Where "premature optimization" comes in is where you start expending unnecessary extra effort to implement a more complicated solution without evidence to back up the need for it.
Spending a little bit of time to think through the requirements for major aspects of your system is not extra effort.
I just wanted to say that it is not an unquestionable design decision.
Rock on with the superpoll, I hope it's awesome and very successful.
- underwater ajax requests
- regular website content (images, dynamic html, css and other relatively small (say < 250K) files)
- media servers (filedumps, video servers, streaming audio servers)
Each of those requires fairly specific tuning of the TCP stack to get the most out of it, so you're not likely going to find all of these on one and the same machine unless it is a small operation (and in that case this whole discussion is moot).
A benchmark done in isolation is meaningless because in the end, real world traffic is what it is all about. So, I personally don't care whose site(s) you test with, as long as there are enough of them to get a statistically valid result.
Google's or Yahoo's would be fine with me, I've given my results above, if I have the time I'll do the same thing on a couple of other high volume sites.

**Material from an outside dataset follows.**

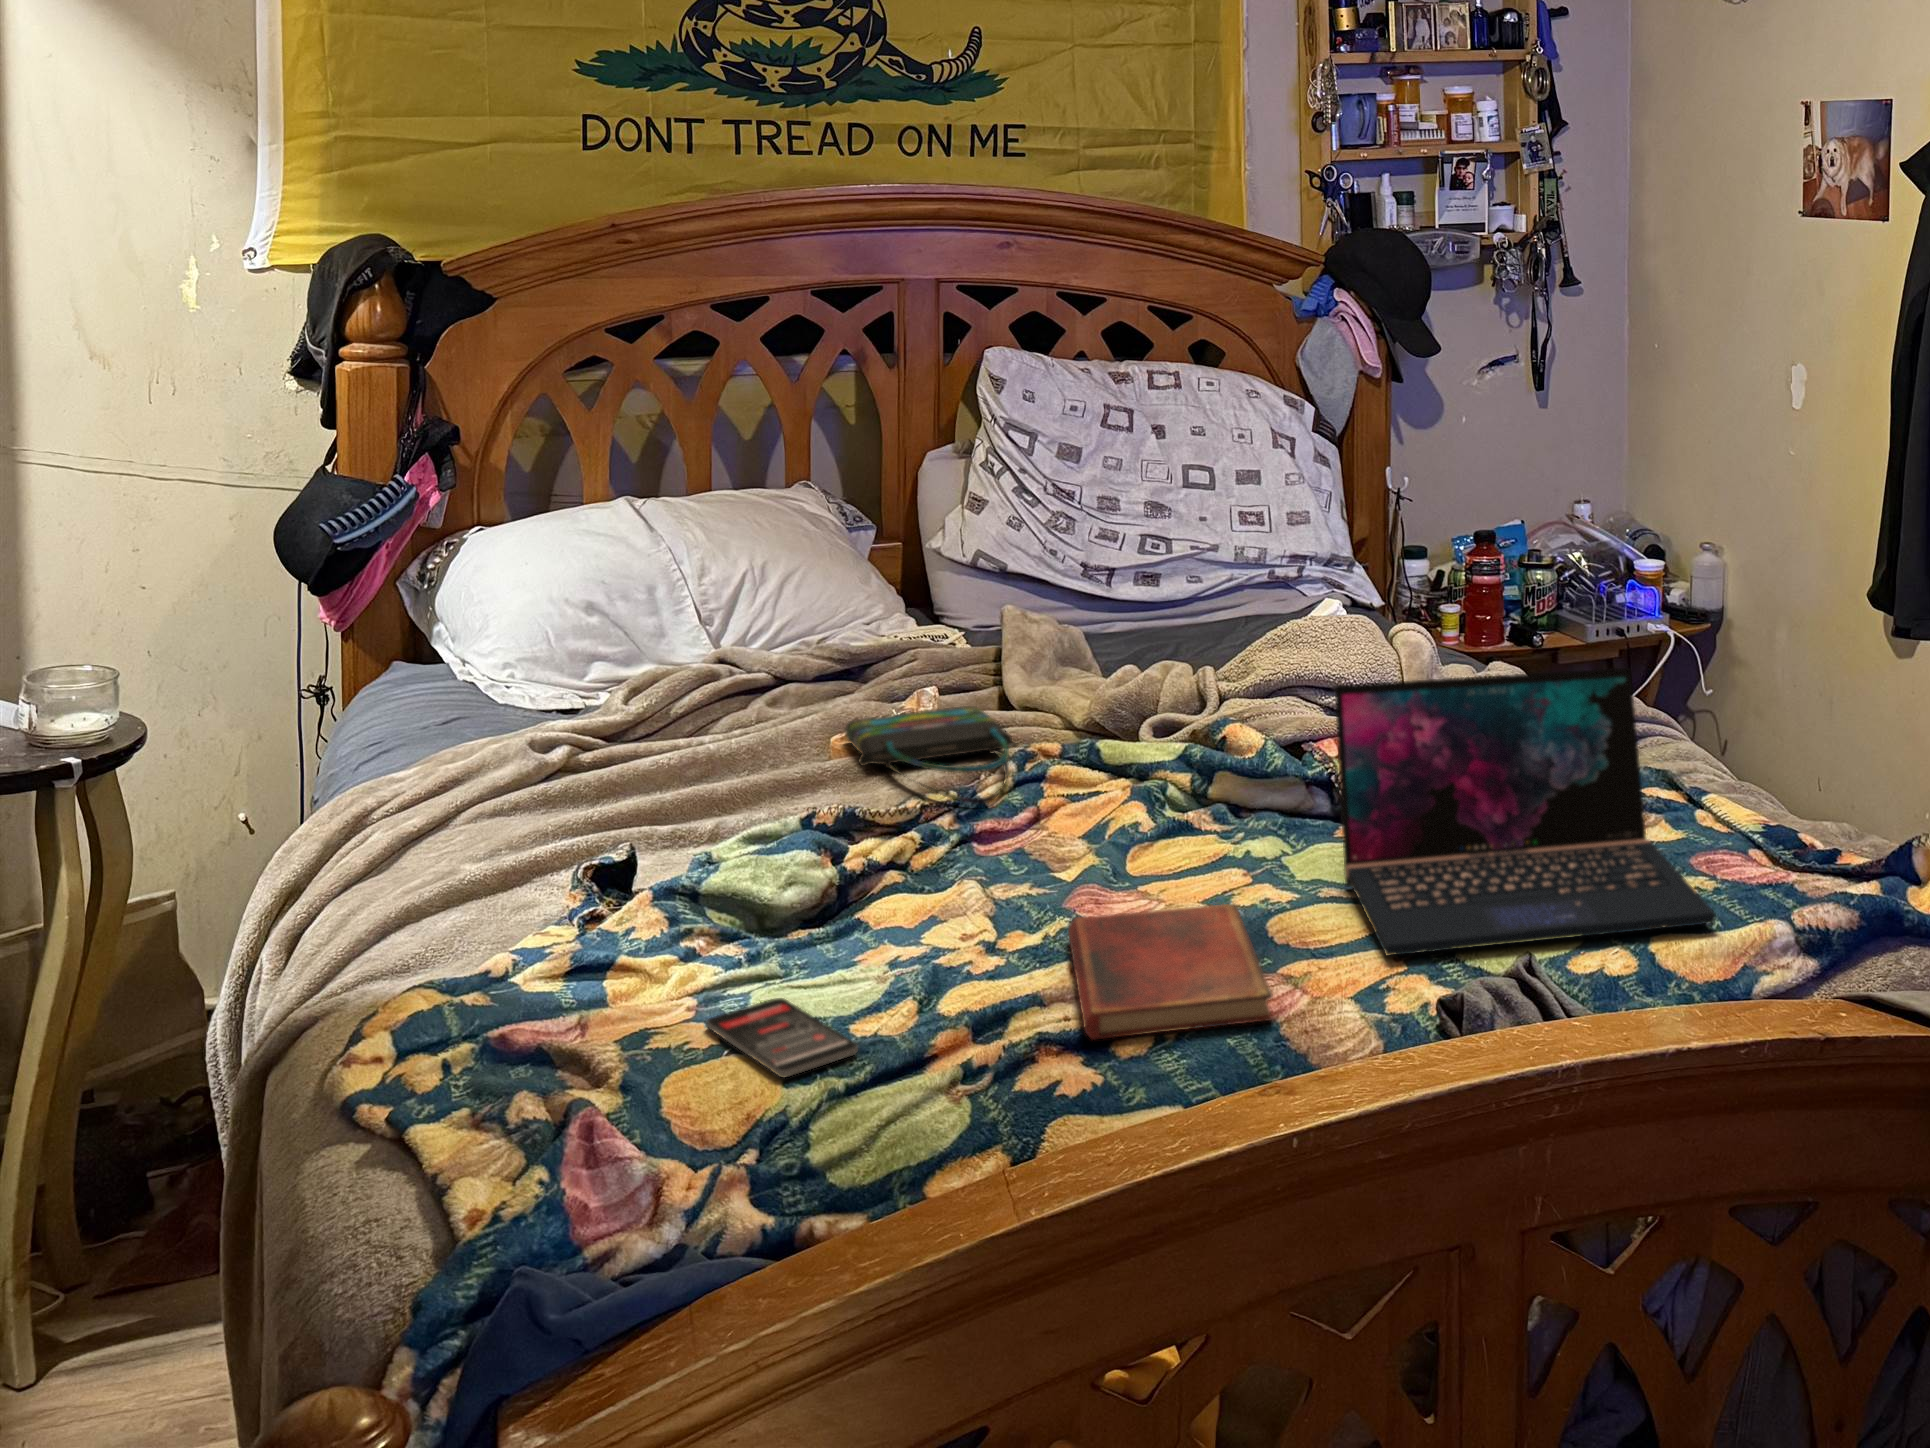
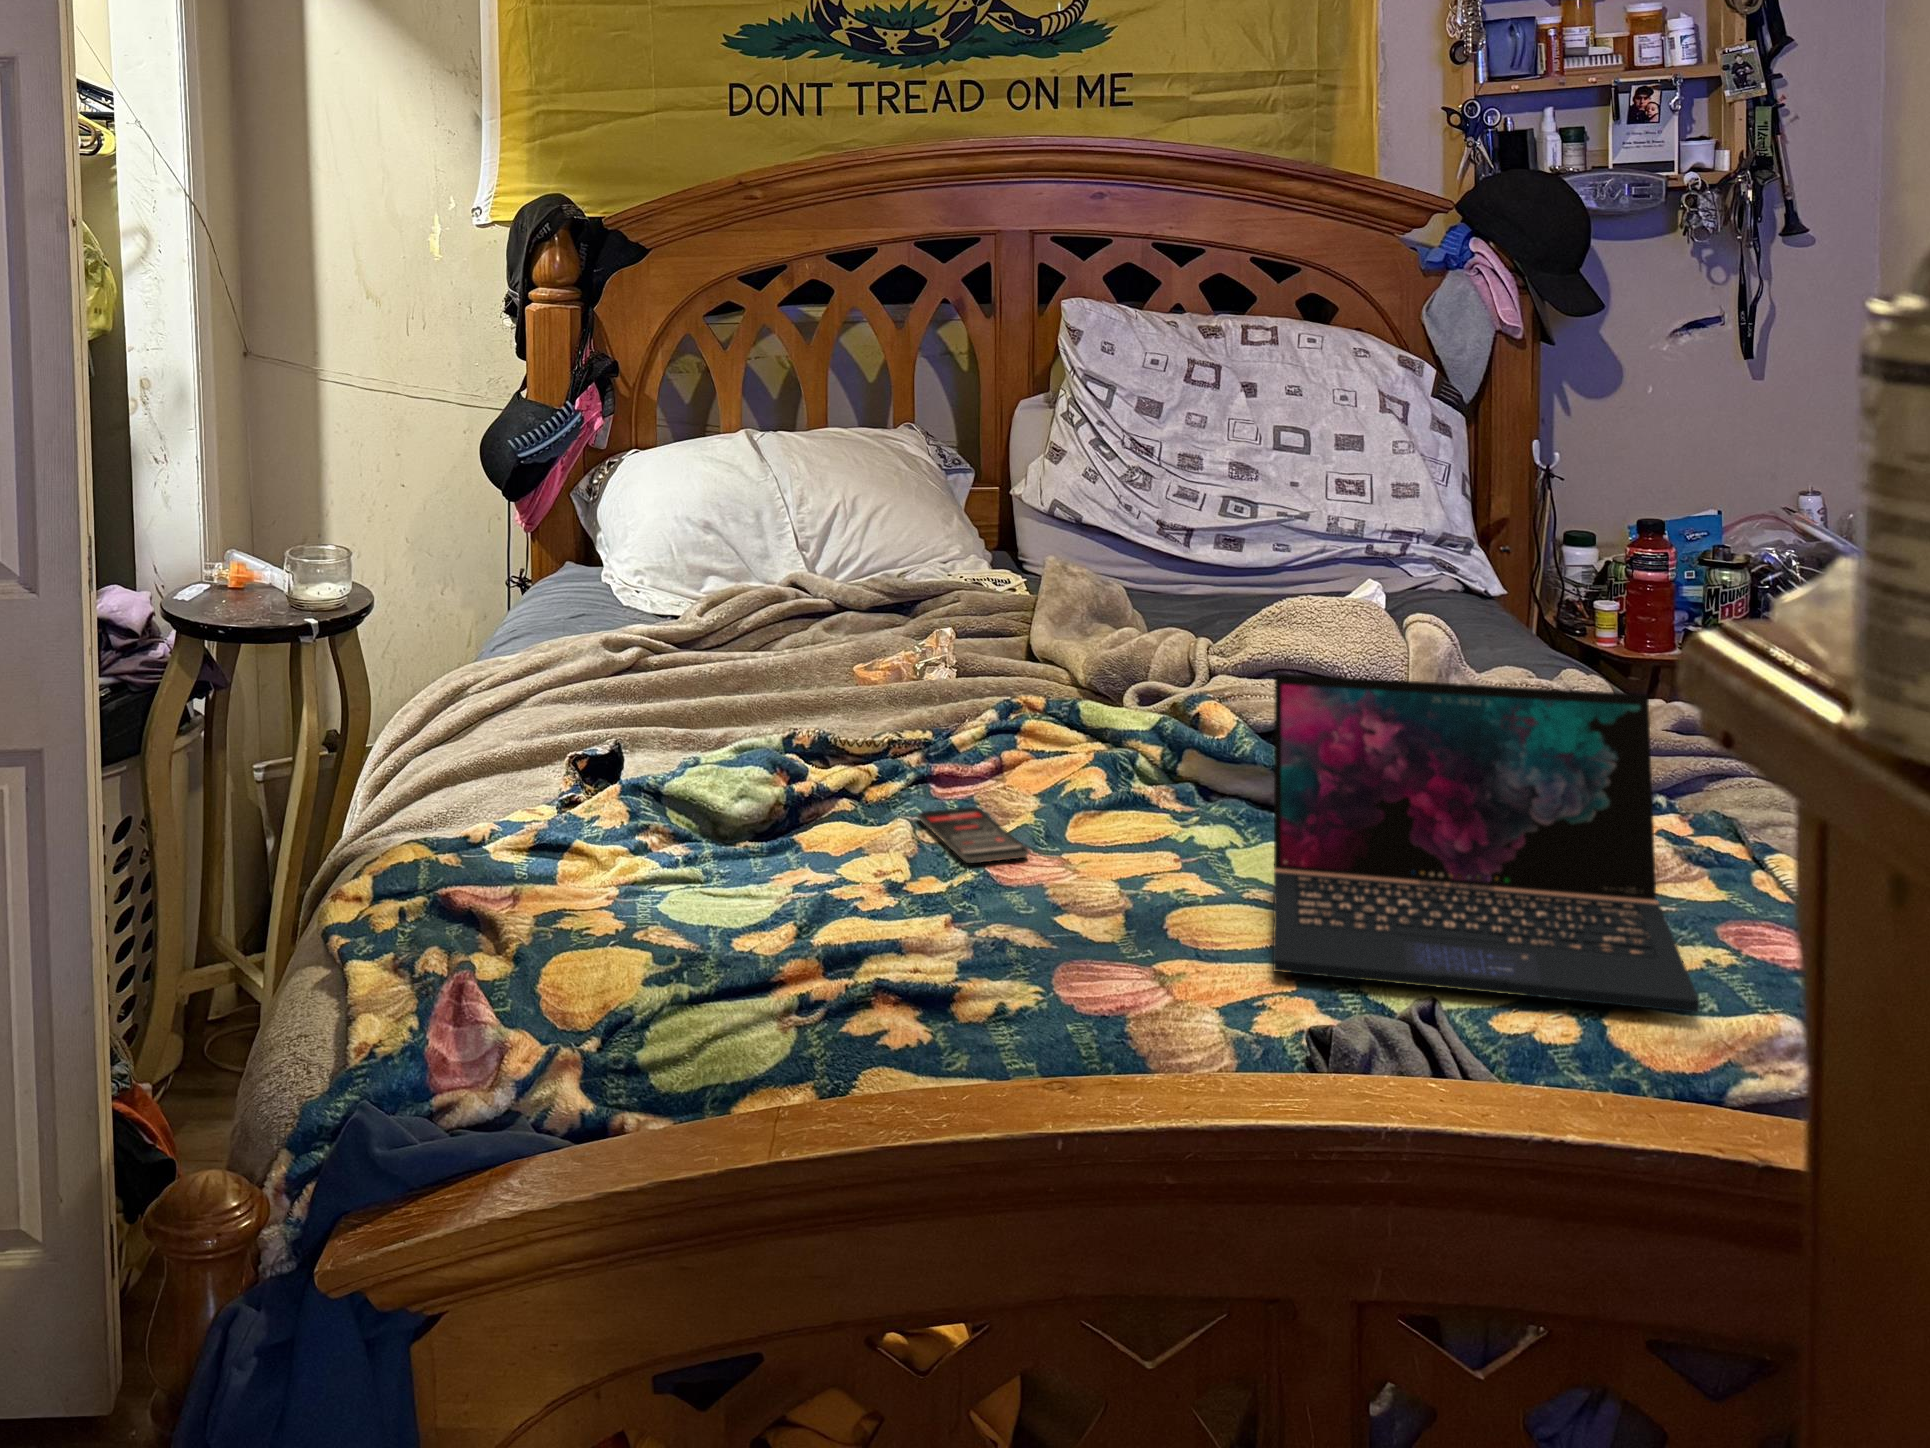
tote bag: present [845,706,1017,804] -> none [862,654,1020,751]
diary: present [1068,904,1273,1039] -> none [924,872,1135,1011]
smartphone: present [707,998,858,1078] -> present [918,807,1029,864]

I've (unfortunately) studied this problem quite a bit because of the size of the websites that I'm involved with and so far I've learned that you can play around on your testbench all day long it doesn't matter one little bit for production purposes unless you are very careful (such as in that other test linked from this page) to simulate users clients.
You could do a lot worse than to play back a log file in order to make an experiment repeatable. I assume that real world performance is what Zed is after, not theoretical performance.
I mean, are you sure you didn't used to work for Microsoft and then got hired by Linus to work your FUD spreading magic?
Because "real world traffic" is a bullshit test [..]
The hell it is. A statistically significant sample of 'real world ...' is the foundation for most engineering decisions. When you build a bridge, you take the actual loads it has to support into account. Intel bases their chipbaking on the actual purity of the silicon their suppliers can provide.